5.12.07

And if I ever see you again...IV

El recuerdo de su venganza aún retumba en los muros del colegio.


En la mañana Náder llegó sonriente y alburero como todos los días, su chevy rojo relucía al entrar al estacionamiento y su bata, limpia y planchada colgaba inerte de su brazo izquierdo. Iba a ser otro gran día.
Debajo de la escalera secreta, cubriendo la puerta donde Haggin Paddins guardaba los cuerpos, había unos enormes espejos empolvados que le daban un aire aún más aterrador a la escalera que Memo y yo amábamos.
Náder procuraba no pasar por ahí. Malos recuerdos, decía él.
Ese nefasto día, salimos del salón y nos dirigimos como de costumbre a esa escalera, habíamos bajado por un pastelito, pero el baño estaba cerrado. Con cierto grado de desilusión volvimos sobre nuestros pasos, mas nuestros rostros se vieron deformados no por no haber obtenido un rico postre, sino por un mensaje, varios mas bien, escritos con el dedo sobre el polvo de los espejos.

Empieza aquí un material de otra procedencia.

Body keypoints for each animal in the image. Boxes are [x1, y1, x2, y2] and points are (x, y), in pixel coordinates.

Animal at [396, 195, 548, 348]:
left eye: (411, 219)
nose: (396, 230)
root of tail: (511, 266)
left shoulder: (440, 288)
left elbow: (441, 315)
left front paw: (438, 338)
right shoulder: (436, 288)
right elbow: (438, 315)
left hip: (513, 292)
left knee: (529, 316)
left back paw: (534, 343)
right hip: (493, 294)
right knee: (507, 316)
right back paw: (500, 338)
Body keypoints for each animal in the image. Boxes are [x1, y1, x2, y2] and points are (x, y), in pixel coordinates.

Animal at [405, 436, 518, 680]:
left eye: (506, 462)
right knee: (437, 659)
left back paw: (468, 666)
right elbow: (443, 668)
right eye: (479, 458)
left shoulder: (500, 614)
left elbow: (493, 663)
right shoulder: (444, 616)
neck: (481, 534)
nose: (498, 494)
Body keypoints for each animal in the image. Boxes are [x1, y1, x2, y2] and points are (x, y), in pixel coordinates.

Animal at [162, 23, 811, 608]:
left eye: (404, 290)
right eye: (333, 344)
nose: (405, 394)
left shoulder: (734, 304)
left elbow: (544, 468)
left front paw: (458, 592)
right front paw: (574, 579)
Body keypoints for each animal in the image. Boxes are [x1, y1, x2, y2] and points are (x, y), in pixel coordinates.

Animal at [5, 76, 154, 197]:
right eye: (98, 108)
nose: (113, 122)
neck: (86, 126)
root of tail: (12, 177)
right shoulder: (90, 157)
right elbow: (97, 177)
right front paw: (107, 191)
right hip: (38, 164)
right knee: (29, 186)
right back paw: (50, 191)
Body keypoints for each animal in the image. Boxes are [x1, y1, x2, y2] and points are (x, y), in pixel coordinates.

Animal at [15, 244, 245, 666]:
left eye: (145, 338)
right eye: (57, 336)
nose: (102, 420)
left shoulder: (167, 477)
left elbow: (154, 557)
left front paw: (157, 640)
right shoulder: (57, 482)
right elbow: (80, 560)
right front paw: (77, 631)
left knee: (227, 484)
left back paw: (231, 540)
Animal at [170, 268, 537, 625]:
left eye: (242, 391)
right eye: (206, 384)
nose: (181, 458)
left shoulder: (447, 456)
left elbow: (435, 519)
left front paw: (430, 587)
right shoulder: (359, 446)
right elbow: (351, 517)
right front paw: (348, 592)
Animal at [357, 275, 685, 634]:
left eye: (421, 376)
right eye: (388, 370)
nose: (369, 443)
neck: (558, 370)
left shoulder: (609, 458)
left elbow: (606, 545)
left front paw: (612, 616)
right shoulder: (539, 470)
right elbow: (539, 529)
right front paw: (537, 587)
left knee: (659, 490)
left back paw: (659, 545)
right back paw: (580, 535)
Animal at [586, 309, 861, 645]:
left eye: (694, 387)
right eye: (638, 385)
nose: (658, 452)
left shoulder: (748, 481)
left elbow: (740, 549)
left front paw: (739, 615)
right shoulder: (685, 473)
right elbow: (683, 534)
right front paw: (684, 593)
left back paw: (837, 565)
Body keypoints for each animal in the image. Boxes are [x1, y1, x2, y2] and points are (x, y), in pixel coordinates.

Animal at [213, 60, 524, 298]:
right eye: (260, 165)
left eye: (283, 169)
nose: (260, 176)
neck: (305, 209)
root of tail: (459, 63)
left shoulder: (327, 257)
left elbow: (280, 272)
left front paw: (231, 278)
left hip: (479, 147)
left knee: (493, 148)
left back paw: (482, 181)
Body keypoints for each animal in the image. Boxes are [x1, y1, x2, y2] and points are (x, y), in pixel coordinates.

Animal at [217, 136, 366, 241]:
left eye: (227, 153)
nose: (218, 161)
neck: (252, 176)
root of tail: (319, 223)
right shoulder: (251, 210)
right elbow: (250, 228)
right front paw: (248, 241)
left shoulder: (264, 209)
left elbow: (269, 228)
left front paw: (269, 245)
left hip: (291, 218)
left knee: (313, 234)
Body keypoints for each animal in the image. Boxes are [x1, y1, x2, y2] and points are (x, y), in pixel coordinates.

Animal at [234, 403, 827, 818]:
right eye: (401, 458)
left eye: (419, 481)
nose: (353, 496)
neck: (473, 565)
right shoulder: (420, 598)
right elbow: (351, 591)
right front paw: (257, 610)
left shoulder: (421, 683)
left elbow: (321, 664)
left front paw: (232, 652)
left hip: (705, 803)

¡Oh dedo inquisidor! ¡Oh funestos designios de una lengua viperina!

Los soeces mensajes en los espejos decían cosas tan atroces, tan mordaces, tan rebeldes...

"Anita no tiene modales en la mesa"
"Ana banana no sabe escribir poesía"

No pude soportar tanto veneno, tanto odio...las lágimas brotaban fáciles de mis heridos ojos, mi labió tembló y mis nervios colapsaron.
Memo hizo cuanto pudo para hacerme sentir mejor, pero el dolor era demasíado.

Nuestra siguiente clase era Biología. Nos pusimos nuestras batas y caminamos hacia el laboratorio del otro lado del colegio.
Náder, quien entonces aún tenía una amable sonrisa en su rostro, me miró y me miró y me miró.
Cuando se hubo enterado de lo ocurrido juró vengarse del mundo, juró vengar mi honor ante los espejos que me habían visto llorar.
El cielo se oscureció, la tierra tembló y todos nos miramos unos a otros con extrañeza. Se había ido la luz.
Salimos del laboratorio con nuevos bríos y el asunto parecía olvidado. Tres períodos más tarde, la figura jadeante y sudorosa de Náder corría hacia el 213, con una enorme sonrisa de satisfacción.

¡Lo hice, lo hice lo hice! ¡Me vengué! Tu honor, esa ofensa, ha sido cobrada.

Memo y yo nos imaginamos las cosas más atroces, sangre, llanto, diamantina, vidrios rotos atravesando cuellos...
Bajamos corriendo la escalera secreta y al ver los espejos nos congelamos.
Náder había borrado con la mano los mensajes y había escrito unos nuevos.

"Anita está bien feliz"
"Ana banana es muy cortés y educada"

...Y su venganza fué consumada.

6 comentarios:

El hombre de titanio dijo...

ay, en un acto loc y rugiente de venganza hizo lo que hizo, no se arrepiente.
La venganza de nader es algo atroz, talvez la 3era parte de kill bill

Lau dijo...

Ay Nader!!!!
Pero que cosa ... quebueno que vengó tu honor ....
LA foto esta genial!!!!
jajajajajajajajajaajaj
tqm

pat dijo...

no ma! pues si, es que cuando uno te ve mal hace hasta lo imposible por vengarse de quien te hizo daño!

chris dijo...

jajaja ese hombre se salió de control! bien dicen que la pasión que acompaña a la locura es cegadora

De Humani Corporis Fabrica dijo...

Malos recuerdos? sera como aquel maestro de anatomía que se niega a dar diseccion porque una vez se desmayo y (según el) soño (vaya pero q cosa tan ilógica) que los cadáveres lo disecaban a el, ese pensamiento le ha robado el sueño, ese pensamiento lo ha convertido en un cadaver!

Miss Mac Lovegood dijo...

Ja!
Pobre ingenuo... yo se que tu venganza fue mejor... y nadie se dio cuenta hasta mucho despues!